Partindo desses dados, observa-se que, no aspecto raça/cor, a diferença entre brancos e pardos é de 3,8% e, entre brancos e negros, a diferença é de 3,5%. Em relação à renda familiar destaca-se que a diferença entre os 25% mais pobres e os 25% mais ricos é de 10,5%, ou seja, há uma prevalência de 10,5% dos mais ricos que frequentam a pré-escola.

Seja na creche ou na pré-escola, observa-se que o acesso a essa etapa de educação torna- se desigual, promovendo uma diferença que privilegia brancos e os oriundos de família com melhor condição financeira.

A esse respeito, Rosemberg (1999, p. 31) aponta que “[...] a socialização de crianças pobres e negras para a subalternidade se inicia no berçário, onde se encontram, de maneira geral, as trabalhadoras de creche com nível educacional inferior e crianças vivenciando rotinas de espera: espera de banho, de comida, da troca de fraldas, do brinquedo [...].

Os dados demonstrados reforçam a vinculação entre frequência à educação infantil, creche e pré-escola, às condições relativas à raça/cor e situação econômica, destacando que o direito à educação perpassa por essas condições.

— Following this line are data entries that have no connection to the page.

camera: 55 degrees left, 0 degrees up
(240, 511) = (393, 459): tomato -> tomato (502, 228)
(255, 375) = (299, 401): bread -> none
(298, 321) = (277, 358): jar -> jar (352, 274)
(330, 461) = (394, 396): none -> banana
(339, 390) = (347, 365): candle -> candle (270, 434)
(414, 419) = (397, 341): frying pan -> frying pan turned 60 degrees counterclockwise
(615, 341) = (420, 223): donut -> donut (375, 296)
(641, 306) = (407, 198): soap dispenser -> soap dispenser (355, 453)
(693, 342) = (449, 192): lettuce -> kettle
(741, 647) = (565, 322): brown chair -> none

Seja na creche ou na pré-escola, observa-se que o acesso a essa etapa de educação torna-se desigual, e promove uma diferença que privilegia crianças brancas e as oriundas de família com melhor condição financeira.

Rosemberg (2012, p. 19) ressalta que

[...] esse descompasso entre “o Brasil legal e o Brasil real” poderia ser explicado pelo fato de o país ser pobre. Mas, conforme economistas, o Brasil não é um país pobre, mas um país com imensa desigualdade econômica e

social, com grande número de pobres. Por exemplo, o país foi classificado em 2010, como a sétima maior economia do mundo (a partir do Produto Interno Bruto – PIB), porém, o Índice de Desenvolvimento Humano situa-nos na 73ª posição (0,699), o que evidencia níveis intensos de desigualdade social [...].

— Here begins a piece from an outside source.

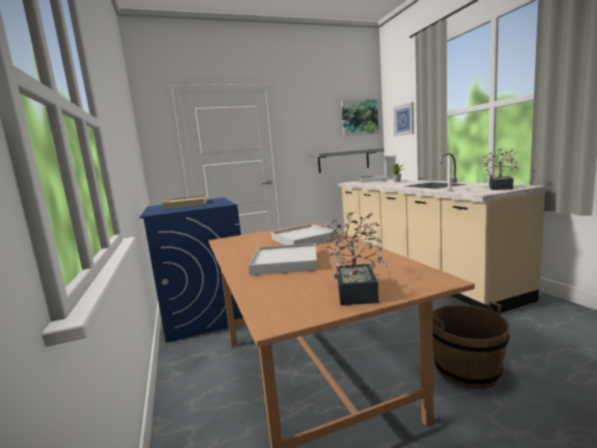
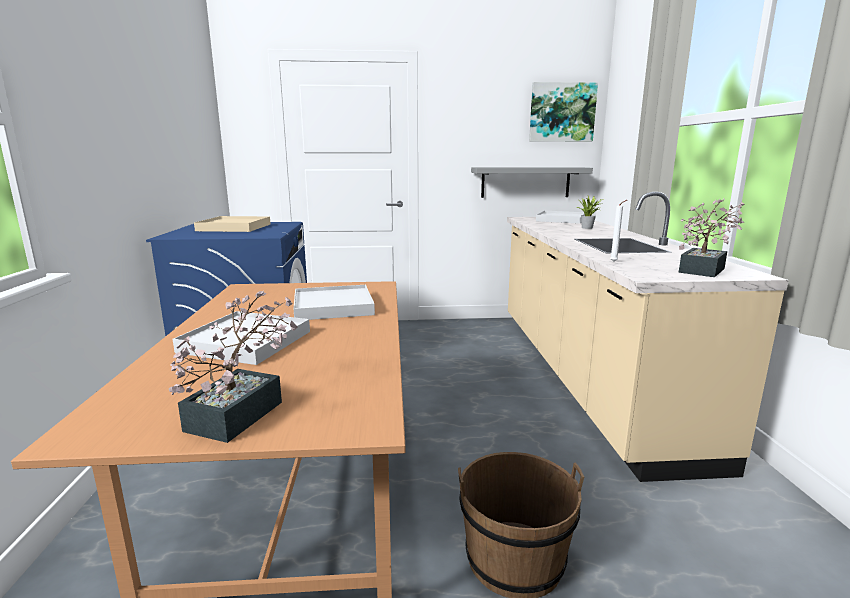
camera: 15 degrees right, 5 degrees up
(404, 119) = (630, 123): picture -> none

No tocante à desigualdade de acesso à educação infantil, considerando os aspectos raça/cor e condição social e financeira, Rosemberg (1999, p. 35) salienta que, na educação infantil, uma política de “[...] equalização de oportunidades para crianças brancas e negras significa equalização do padrão de qualidade (ou pelo menos redução drástica das diferenças atuais) o que passa [...] pela formação dos docentes que cuidam e educam [...]” crianças pequenas.

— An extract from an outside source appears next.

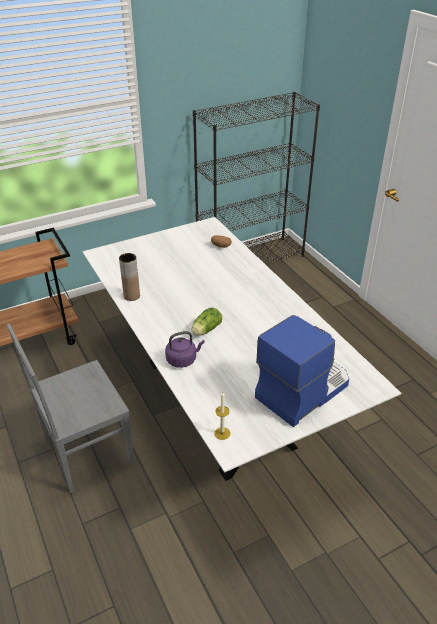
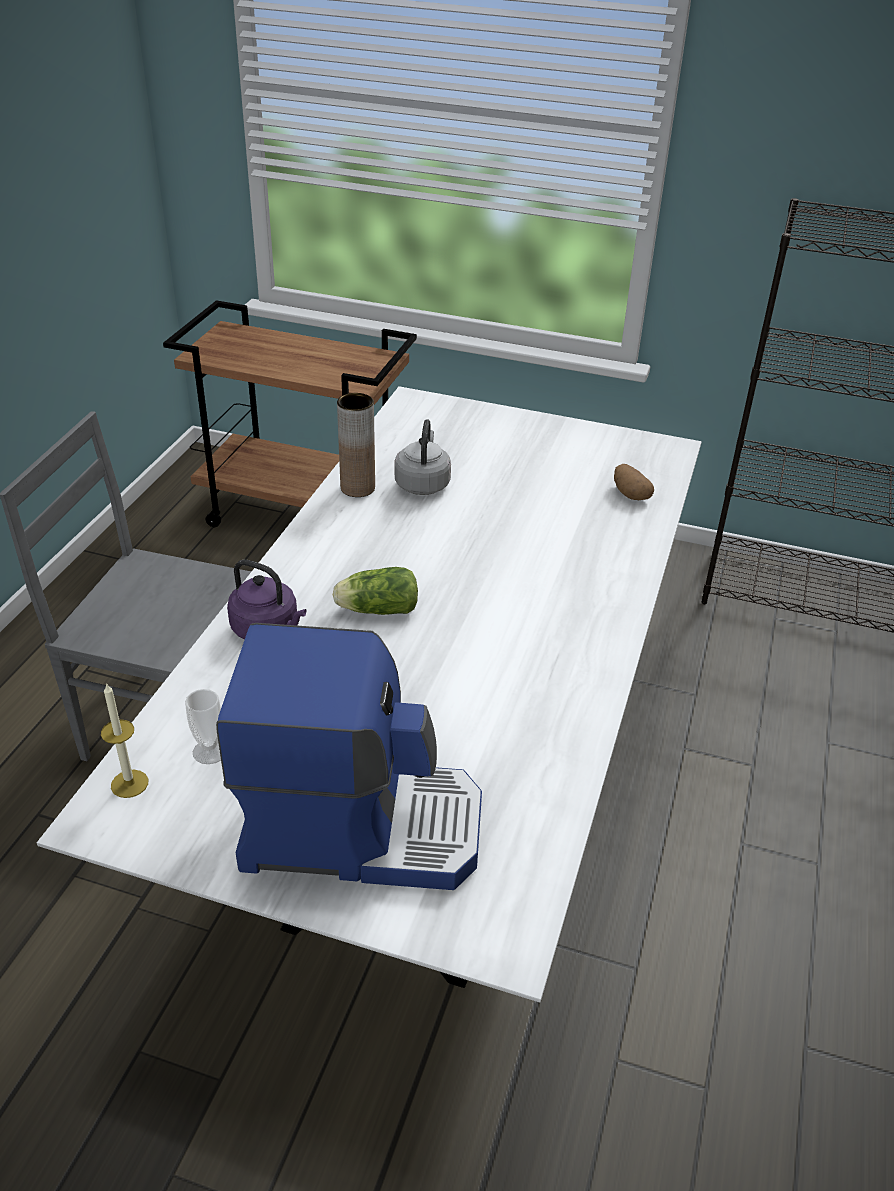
camera: 45 degrees right, 0 degrees up
(151, 281) = (422, 483): none -> grey kettle
(229, 406) = (210, 751): none -> cup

Em relação a educação infantil no país, Rosemberg (2012, p. 12) afirma que esta se “[...] constitui num subsetor das políticas educacionais e um campo de práticas e conhecimentos em construção, procurando demarcar-se de um passado antidemocrático [...]”.

O direito à educação, na educação infantil, tem construído sua trajetória pautada por lutas e reivindicações, em especial, do movimento de mulheres, iniciado em meados da década de 1970; no entanto, mesmo com a inclusão da educação infantil na Constituição Federal do Brasil de 1988, ainda persistem entraves que residem, dentre outros, no baixo investimento público para essa etapa de educação, por uma cisão em relação à idade, que privilegia as crianças maiores em detrimento das crianças de zero a três anos de idade e pela identidade que, apesar de ter se consubstanciado no cuidar e educar, ainda carrega o cunho assistencialista de uma instituição para crianças pobres, cujas mães precisam trabalhar.

Apesar da incursão legal do direito à educação infantil, creche e pré-escola, o direito a creche está, em grande parte, comprometido em relação ao acesso; tanto que tem se tornado prática, nos últimos anos, a solicitação de ações, pelos pais, visando a obtenção de vagas, por meio do Ministério Público, materializando, dessa forma, o direito público e subjetivo da educação e o direito de recorrer quando da negação deste direito.